* WHAT YOU SHOULD DO *
Once the line with "X185420000Y-78740000D03*" is found in the entries below, print it and each following line exactly, stopping after the line with "X165100000Y-76200000D03*"; print nothing else.

--- START ---

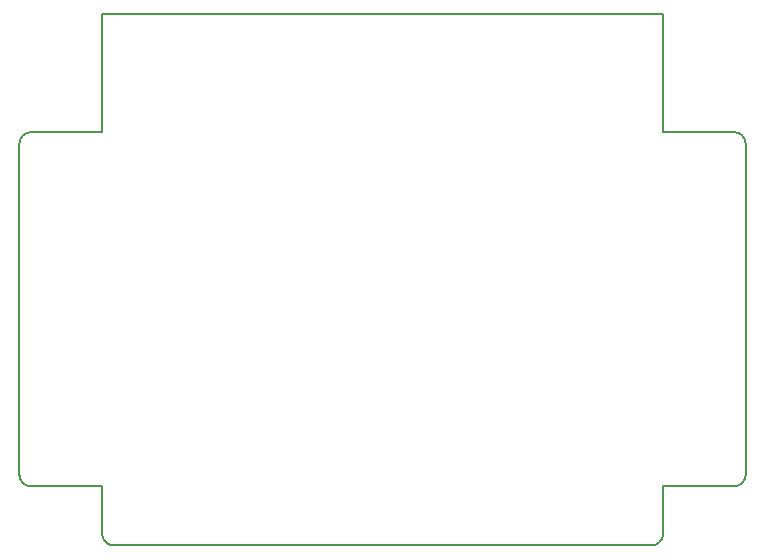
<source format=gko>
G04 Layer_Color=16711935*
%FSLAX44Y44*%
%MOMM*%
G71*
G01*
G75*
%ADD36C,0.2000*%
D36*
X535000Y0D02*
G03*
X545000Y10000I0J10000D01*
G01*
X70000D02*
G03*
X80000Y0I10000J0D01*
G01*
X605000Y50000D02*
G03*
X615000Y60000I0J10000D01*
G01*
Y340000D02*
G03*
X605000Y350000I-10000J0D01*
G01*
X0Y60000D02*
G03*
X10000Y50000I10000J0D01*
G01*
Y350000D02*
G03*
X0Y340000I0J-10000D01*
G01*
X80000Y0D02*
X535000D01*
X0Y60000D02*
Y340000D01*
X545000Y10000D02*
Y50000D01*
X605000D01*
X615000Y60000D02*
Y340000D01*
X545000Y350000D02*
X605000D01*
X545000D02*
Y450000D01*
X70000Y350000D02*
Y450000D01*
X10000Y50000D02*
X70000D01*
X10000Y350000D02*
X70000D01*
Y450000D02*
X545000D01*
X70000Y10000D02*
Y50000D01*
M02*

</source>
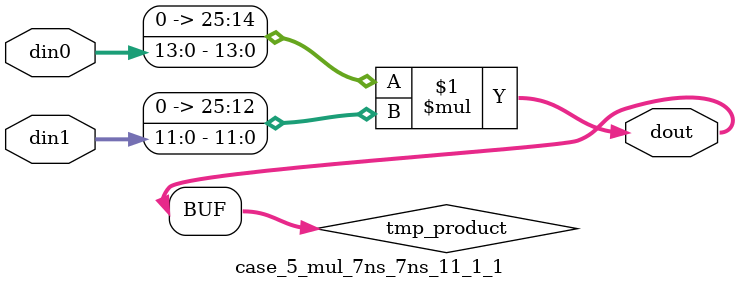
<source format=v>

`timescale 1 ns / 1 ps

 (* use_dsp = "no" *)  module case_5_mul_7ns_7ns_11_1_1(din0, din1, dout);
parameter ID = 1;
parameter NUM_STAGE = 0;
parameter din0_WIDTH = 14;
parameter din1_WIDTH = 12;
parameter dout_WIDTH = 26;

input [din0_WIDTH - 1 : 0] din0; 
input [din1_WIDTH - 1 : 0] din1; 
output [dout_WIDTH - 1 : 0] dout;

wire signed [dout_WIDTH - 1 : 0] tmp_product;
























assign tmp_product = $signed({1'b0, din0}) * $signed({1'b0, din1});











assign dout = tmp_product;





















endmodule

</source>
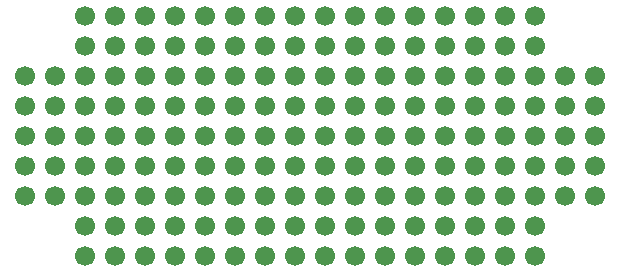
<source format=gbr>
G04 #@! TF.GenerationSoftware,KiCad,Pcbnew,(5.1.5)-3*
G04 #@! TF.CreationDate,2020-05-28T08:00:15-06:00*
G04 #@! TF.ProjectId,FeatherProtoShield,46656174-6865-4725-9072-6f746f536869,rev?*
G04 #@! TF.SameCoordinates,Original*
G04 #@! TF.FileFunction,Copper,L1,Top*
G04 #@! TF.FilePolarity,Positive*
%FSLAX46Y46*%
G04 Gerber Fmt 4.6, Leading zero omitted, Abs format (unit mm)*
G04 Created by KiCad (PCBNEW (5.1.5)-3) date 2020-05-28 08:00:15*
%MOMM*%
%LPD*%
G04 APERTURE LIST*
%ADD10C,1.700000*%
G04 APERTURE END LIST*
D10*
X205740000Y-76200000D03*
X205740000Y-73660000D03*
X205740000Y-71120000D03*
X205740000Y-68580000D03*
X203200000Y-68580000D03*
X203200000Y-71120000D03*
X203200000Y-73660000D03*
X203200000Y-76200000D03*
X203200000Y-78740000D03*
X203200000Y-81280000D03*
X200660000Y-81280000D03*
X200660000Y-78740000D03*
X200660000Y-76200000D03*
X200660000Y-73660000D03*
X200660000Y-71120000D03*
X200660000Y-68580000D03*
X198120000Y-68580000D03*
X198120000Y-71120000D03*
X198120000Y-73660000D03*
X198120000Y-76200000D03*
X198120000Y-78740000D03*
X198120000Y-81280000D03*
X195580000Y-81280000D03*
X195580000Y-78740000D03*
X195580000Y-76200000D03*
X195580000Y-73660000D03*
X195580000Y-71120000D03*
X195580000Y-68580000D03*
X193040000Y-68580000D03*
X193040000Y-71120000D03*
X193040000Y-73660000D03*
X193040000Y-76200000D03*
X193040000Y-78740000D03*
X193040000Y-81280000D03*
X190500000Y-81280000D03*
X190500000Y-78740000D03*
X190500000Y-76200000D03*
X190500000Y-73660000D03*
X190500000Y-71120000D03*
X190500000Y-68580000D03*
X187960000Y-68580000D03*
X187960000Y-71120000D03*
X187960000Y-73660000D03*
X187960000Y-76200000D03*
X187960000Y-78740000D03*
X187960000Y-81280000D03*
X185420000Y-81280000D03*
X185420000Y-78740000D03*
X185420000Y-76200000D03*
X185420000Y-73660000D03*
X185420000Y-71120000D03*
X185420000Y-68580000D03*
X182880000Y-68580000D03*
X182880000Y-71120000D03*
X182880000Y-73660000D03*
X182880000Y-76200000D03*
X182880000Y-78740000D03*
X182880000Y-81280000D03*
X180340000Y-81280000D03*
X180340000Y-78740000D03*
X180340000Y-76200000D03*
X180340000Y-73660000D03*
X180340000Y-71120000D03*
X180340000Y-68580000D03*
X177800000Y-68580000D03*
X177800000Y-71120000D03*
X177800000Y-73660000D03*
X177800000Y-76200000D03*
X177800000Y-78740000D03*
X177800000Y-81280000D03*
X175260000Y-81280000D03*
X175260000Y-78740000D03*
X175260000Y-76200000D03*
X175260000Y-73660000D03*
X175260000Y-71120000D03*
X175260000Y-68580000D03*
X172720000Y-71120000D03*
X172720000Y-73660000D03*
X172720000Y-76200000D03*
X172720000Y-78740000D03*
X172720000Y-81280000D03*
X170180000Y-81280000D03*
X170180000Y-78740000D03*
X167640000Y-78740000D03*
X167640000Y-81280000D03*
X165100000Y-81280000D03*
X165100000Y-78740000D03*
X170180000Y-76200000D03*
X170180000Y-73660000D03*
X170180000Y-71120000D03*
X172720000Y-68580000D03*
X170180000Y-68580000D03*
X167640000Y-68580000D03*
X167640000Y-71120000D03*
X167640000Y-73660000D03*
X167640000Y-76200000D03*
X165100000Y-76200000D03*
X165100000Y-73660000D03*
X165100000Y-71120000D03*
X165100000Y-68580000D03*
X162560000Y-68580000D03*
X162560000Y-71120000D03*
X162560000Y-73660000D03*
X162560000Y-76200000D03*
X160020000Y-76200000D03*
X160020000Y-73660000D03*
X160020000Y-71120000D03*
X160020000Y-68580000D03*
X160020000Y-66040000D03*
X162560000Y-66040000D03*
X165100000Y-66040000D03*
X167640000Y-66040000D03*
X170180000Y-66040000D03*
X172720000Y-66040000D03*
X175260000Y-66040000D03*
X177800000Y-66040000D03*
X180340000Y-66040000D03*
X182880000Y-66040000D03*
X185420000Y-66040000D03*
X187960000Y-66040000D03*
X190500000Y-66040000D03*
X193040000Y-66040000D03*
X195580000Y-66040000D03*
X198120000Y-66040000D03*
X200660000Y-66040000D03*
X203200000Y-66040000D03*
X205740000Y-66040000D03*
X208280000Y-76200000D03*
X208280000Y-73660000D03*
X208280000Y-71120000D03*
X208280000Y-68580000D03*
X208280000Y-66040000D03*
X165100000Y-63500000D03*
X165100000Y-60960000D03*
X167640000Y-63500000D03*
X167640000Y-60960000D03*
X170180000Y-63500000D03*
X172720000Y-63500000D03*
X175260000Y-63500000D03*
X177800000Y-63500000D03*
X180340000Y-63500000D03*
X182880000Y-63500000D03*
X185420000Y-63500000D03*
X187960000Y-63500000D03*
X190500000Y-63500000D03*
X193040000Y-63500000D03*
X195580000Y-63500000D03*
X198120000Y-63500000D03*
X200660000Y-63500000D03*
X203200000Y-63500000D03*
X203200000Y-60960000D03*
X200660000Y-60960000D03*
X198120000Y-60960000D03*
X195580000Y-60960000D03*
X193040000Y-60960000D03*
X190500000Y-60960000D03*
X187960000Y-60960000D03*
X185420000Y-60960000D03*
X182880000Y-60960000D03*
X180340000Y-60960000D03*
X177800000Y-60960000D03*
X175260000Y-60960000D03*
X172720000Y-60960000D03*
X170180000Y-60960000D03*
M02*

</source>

--- END ---

* RESPONSE FOR THIS EXERCISE *
X185420000Y-78740000D03*
X185420000Y-76200000D03*
X185420000Y-73660000D03*
X185420000Y-71120000D03*
X185420000Y-68580000D03*
X182880000Y-68580000D03*
X182880000Y-71120000D03*
X182880000Y-73660000D03*
X182880000Y-76200000D03*
X182880000Y-78740000D03*
X182880000Y-81280000D03*
X180340000Y-81280000D03*
X180340000Y-78740000D03*
X180340000Y-76200000D03*
X180340000Y-73660000D03*
X180340000Y-71120000D03*
X180340000Y-68580000D03*
X177800000Y-68580000D03*
X177800000Y-71120000D03*
X177800000Y-73660000D03*
X177800000Y-76200000D03*
X177800000Y-78740000D03*
X177800000Y-81280000D03*
X175260000Y-81280000D03*
X175260000Y-78740000D03*
X175260000Y-76200000D03*
X175260000Y-73660000D03*
X175260000Y-71120000D03*
X175260000Y-68580000D03*
X172720000Y-71120000D03*
X172720000Y-73660000D03*
X172720000Y-76200000D03*
X172720000Y-78740000D03*
X172720000Y-81280000D03*
X170180000Y-81280000D03*
X170180000Y-78740000D03*
X167640000Y-78740000D03*
X167640000Y-81280000D03*
X165100000Y-81280000D03*
X165100000Y-78740000D03*
X170180000Y-76200000D03*
X170180000Y-73660000D03*
X170180000Y-71120000D03*
X172720000Y-68580000D03*
X170180000Y-68580000D03*
X167640000Y-68580000D03*
X167640000Y-71120000D03*
X167640000Y-73660000D03*
X167640000Y-76200000D03*
X165100000Y-76200000D03*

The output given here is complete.